Databricks Jobs Monitoring
Site24x7's Databricks Jobs monitoring gives you full visibility into the execution health of your Databricks jobs — from high-level run outcomes and task success rates to cluster-level performance and duration breakdowns. Detect failures, track slowdowns, and investigate task reattempts without leaving your monitoring console.
How to navigate to the Databricks Jobs monitor
Utilize Site24x7 Databricks Jobs monitoring to:
- Track job run outcomes and failure rates across all your Databricks workspaces in one place.
- Identify slow jobs using run duration trends and top-slowest-run analysis.
- Drill into task-level execution details to pinpoint exactly where a job is failing or stalling.
- Correlate run trigger types with performance patterns to optimize scheduling and resource allocation.
To access the Databricks Jobs monitor:
- Log in to your Site24x7 account.
- In the left navigation pane, go to Databricks > Databricks Workspace Monitor.
- Click the Databricks Jobs tab to view all discovered Databricks Job monitors.
- Click any monitor in the list to navigate to its detailed monitor page.
Summary page
The Databricks Jobs monitor summary page gives you an at-a-glance view of job execution health. The following metrics are displayed on the summary page:

| Metric | Description | Unit |
|---|---|---|
| Number of Tasks | Total number of tasks defined within the job. | Count |
| Number of Job Clusters | Number of job clusters used by this job during the selected period. | Count |
| Number of Runs | Total runs of the job within the selected time window. | Count |
| Runs Passed | Number of runs that were completed successfully. | Count |
| Runs Failed | Number of runs that ended in a failed state. | Count |
| Tasks Passed | Number of individual tasks that completed successfully across all runs. | Count |
| Tasks Failed | Number of individual tasks that failed across all runs. | Count |
| Tasks Pending | Number of tasks currently in a pending or queued state. | Count |
| Tasks Running | Number of tasks currently in an active running state. | Count |
| Total Task Executions | Total count of all task executions including passed, failed, pending, and running tasks. | Count |
| Run Success (%) | Percentage of total runs that were completed successfully. | Percent |
| Run Failure (%) | Percentage of total runs that ended in a failed state. | Percent |
| Task Success (%) | Percentage of total task executions that were completed successfully. | Percent |
| Task Failure (%) | Percentage of total task executions that failed. | Percent |
Job Runs Details
The Job Runs Details view can be viewed in this tab and also as log events in Site24x7 AppLogs. Each run is stored as a searchable log entry under the log type Databricks Job Runs, allowing you to query, filter, and analyse run history alongside your other application logs.
To access Job Runs Details via AppLogs, go to Apps > AppLogs > Search and use the query:
logtype="Databricks Job Runs"

## Work instruction A
In the Databricks Jobs monitoring page, under which log type is each job run stored as a searchable entry in AppLogs?
## Work instruction B
Continue the Databricks Jobs monitoring page, picking up right after its final AppLogs query line.

## Given records
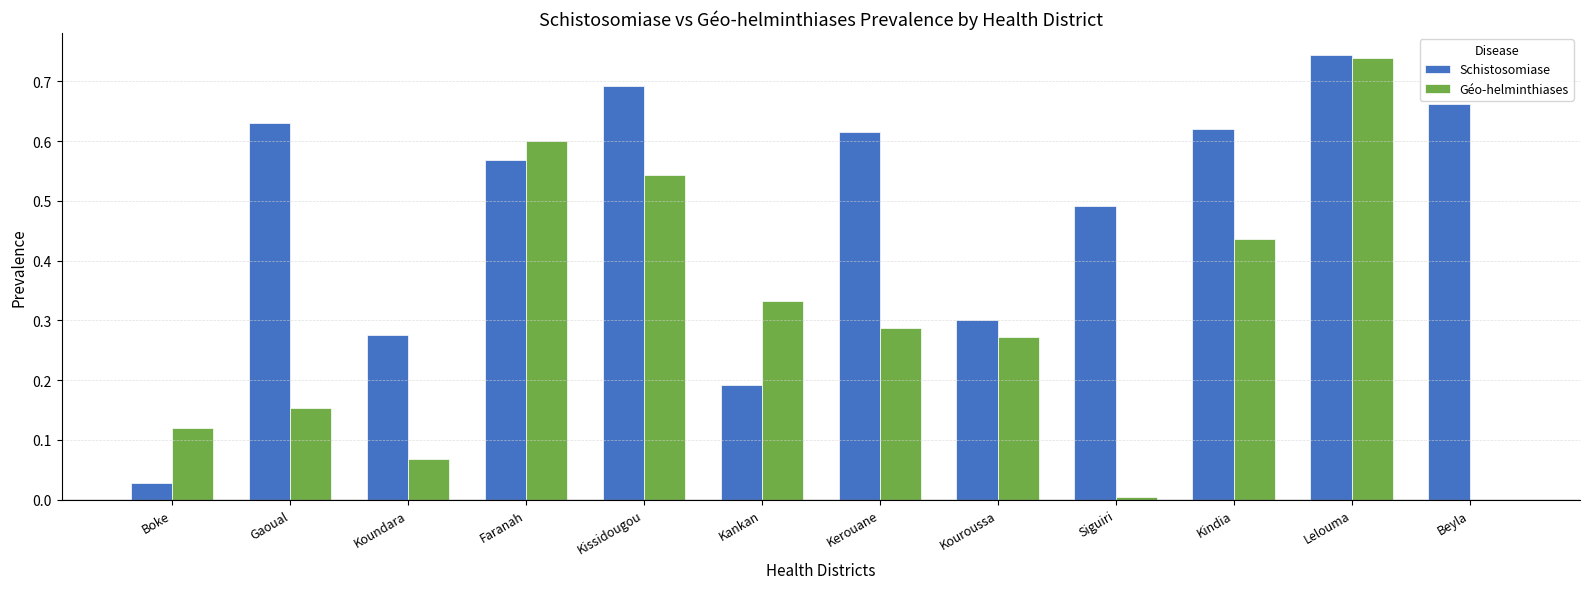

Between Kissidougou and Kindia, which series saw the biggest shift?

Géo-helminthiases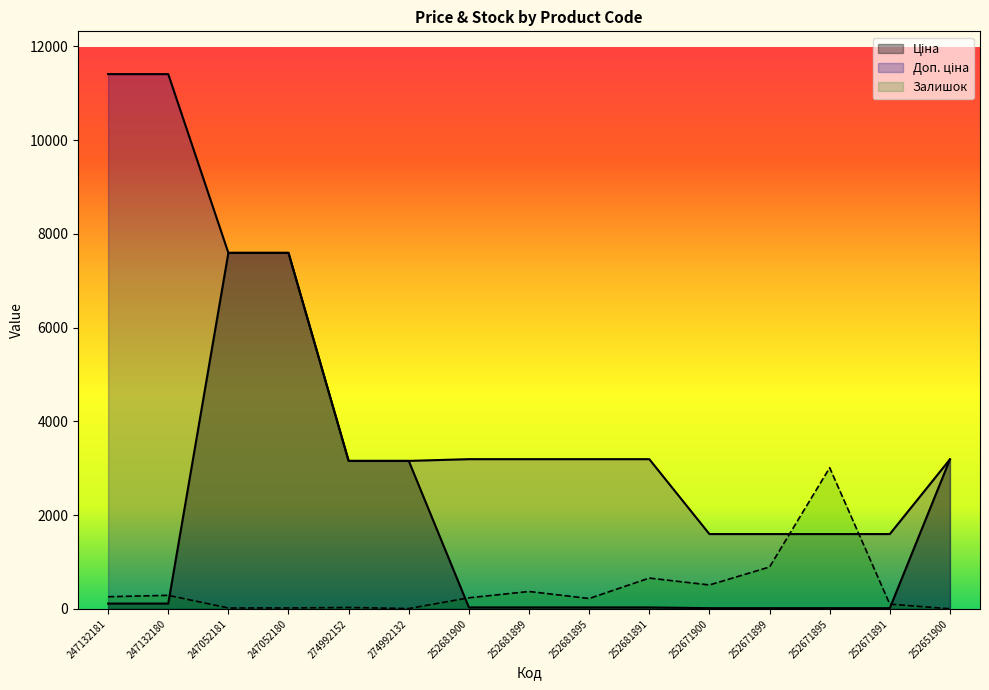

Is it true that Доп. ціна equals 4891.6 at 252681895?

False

## Response area A
Databricks Job Runs

## Response area B
You can filter results using the following General Fields in the left panel: workspace, Run Name, Life Cycle State, Result State, and Trigger. The following columns are available in the results table:

| Column | Description | Unit |
|---|---|---|
| Monitor | The name of the Databricks Job monitor in Site24x7 that this run belongs to. | Text |
| Time | The timestamp at which Site24x7 collected this run record. | Text |
| Workspace | The Databricks workspace in which the job run was executed. | Text |
| Job Id | The unique identifier of the Databricks job. | Text |
| Run Id | The unique identifier of this specific job run. | Text |
| Run Name | The display name of the job run as configured in Databricks. | Text |
| Life Cycle State | The current or final lifecycle state of the run (for example, TERMINATED, RUNNING, PENDING). | Text |
| Result State | The outcome of the run once it reached a terminal state (for example, SUCCESS, FAILED, CANCELLED, TIMEDOUT). Blank if the run has not yet completed. | Text |
| State Message | An optional message providing additional context about the run's current or final state, such as an error description on failure. | Text |
| Start Time | The date and time at which the run began execution. | Timestamp |
| End Time | The date and time at which the run completed or was terminated. | Timestamp |
| Run Duration | The total elapsed time from start to end for this run. | Seconds |
| Trigger | The mechanism that initiated the run (for example, ONE_TIME for manual runs, RUN_JOB_TASK for runs triggered by another job task, or a schedule-based trigger). | Text |
Task Runs Details
The Task Runs Details can be viewed in this tab and also as log events in Site24x7 AppLogs. Use this view to investigate which tasks within a run succeeded, failed, were blocked, or are still running, and to identify reattempts and cluster assignments at the task level.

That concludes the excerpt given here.